Recipe

Hard Ginger Beer

Hard Ginger Beer

(5 gallons/19 L)
OG = 1.038 FG = 0.995 ABV = 5.5%

Kit Harrington of Root Sellers’ advises, “Start with the freshest ingredients possible, they really show when you make ginger beer. I recommend getting a cold press masticating juicer and juice the ginger yourself.”

Ingredients

4 lbs. (1.8 kg) pure cane sugar
1 tablespoon (15 mL) molasses
½ tsp. yeast nutrient
8 oz. (226 mL) lemon or lime (juiced)
8 oz. (226 mL) ginger root (juiced)
Clean fermenting ale yeast (Champagne works well also)
1 lb. (0.45 kg) sugar to backsweeten (added to cold keg)

Step by step

Bring sugar, molasses and water to a boil for 15 minutes. At flame out add yeast nutrient. Once cooled to yeast pitching temperature, add the yeast and allow the temperature to rise naturally to the upper limit of the yeast’s range; you want a good and fast ferment. After 10 days or so, cool to near freezing to drop out as much yeast you can. Transfer the clear finished ginger beer into an empty Corny keg and add the ginger juice, lemon (or lime) juice, and sugar (dissolved in 2 cups/500 mL boiling water) to backsweeten. Mix all this very well or the dense sugar syrup will drop to the bottom. Follow the same carbonation advice as the hard root beer recipe.
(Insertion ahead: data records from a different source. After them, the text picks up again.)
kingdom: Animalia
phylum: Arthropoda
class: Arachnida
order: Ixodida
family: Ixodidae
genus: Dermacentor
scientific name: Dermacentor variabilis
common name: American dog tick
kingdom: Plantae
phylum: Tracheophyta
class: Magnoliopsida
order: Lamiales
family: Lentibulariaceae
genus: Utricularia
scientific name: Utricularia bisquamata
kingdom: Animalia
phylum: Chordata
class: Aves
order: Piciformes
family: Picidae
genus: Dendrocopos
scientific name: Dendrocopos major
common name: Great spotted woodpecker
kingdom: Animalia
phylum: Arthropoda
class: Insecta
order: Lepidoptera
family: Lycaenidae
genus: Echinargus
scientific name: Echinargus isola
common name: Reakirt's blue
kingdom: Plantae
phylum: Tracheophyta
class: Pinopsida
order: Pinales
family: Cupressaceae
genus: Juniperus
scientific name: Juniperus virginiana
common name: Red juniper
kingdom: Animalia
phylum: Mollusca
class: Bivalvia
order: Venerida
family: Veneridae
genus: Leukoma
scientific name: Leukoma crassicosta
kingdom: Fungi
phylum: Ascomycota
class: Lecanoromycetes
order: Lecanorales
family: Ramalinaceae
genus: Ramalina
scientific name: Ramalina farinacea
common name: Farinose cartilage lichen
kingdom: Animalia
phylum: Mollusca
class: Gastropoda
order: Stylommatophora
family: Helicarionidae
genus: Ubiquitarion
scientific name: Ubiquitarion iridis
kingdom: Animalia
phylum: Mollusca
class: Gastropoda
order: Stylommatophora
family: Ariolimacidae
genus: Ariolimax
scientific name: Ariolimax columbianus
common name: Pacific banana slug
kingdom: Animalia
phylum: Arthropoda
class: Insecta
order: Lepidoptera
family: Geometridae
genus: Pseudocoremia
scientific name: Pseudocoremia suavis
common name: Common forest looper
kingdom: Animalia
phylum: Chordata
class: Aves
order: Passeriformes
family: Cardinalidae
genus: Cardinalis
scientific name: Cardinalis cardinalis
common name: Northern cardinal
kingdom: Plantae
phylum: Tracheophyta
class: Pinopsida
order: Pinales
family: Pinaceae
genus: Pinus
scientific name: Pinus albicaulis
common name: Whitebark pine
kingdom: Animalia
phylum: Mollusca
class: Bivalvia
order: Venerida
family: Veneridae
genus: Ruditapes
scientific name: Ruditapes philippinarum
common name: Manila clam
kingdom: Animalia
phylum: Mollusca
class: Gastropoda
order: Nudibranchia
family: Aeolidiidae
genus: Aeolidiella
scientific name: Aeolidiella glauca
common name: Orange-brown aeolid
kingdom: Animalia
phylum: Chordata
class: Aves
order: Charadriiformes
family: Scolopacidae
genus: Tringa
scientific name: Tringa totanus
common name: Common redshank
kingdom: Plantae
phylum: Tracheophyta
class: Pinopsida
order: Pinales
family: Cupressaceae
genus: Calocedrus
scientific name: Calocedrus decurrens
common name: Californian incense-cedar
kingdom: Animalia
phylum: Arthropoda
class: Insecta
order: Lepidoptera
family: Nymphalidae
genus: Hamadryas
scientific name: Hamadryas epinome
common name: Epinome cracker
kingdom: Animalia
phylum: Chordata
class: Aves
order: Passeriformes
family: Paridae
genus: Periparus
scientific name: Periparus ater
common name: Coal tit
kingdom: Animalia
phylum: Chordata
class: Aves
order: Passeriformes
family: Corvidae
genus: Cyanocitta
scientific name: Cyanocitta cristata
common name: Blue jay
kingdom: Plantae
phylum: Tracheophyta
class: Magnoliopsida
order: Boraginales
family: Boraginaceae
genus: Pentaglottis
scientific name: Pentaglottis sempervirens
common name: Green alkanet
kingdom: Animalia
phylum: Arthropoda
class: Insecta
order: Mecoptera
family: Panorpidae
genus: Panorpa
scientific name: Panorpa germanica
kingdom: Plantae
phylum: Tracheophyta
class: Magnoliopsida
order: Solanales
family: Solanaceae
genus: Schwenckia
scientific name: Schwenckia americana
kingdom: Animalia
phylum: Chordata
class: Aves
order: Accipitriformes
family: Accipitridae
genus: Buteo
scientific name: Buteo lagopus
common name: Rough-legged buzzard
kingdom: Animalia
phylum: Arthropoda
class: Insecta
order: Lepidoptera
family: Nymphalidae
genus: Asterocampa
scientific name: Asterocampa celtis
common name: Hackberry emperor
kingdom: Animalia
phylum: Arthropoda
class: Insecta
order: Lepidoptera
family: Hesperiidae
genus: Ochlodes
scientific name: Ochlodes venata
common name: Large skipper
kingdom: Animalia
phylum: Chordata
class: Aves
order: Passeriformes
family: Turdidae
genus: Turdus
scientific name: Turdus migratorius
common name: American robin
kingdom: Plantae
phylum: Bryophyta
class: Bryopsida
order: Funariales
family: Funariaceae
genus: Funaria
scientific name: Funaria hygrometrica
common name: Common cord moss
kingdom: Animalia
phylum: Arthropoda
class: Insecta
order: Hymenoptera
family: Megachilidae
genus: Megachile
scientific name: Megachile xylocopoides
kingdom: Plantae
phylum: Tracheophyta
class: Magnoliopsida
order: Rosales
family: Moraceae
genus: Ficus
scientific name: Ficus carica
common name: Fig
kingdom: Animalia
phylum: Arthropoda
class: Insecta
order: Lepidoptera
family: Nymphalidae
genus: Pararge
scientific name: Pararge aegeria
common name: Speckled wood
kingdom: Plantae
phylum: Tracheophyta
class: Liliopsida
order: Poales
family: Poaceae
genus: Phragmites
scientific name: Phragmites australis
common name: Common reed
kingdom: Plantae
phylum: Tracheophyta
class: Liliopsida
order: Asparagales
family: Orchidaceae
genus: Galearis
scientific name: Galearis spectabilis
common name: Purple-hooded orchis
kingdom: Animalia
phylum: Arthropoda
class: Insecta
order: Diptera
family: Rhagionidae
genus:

Packaging hard root and ginger beers:

Once the hard root beer or hard ginger beer fermentation has run its course, the next step is back sweetening and then bottling or kegging. If kegging, which is recommended for both brews over bottling, the root or ginger beer will be force carbonated. If you’re priming with corn sugar and bottling, do not use regular beer bottles as there will be more residual sugar than a normal beer, plus refermentation in the bottle, and this will likely result in exploding glass bottles, which are very dangerous and unpredictable. Instead, use bottles with thick, reinforced glass such as 750-mL bottles that are corked with a cage. Better still, use Champagne bottles. Store in refrigeration.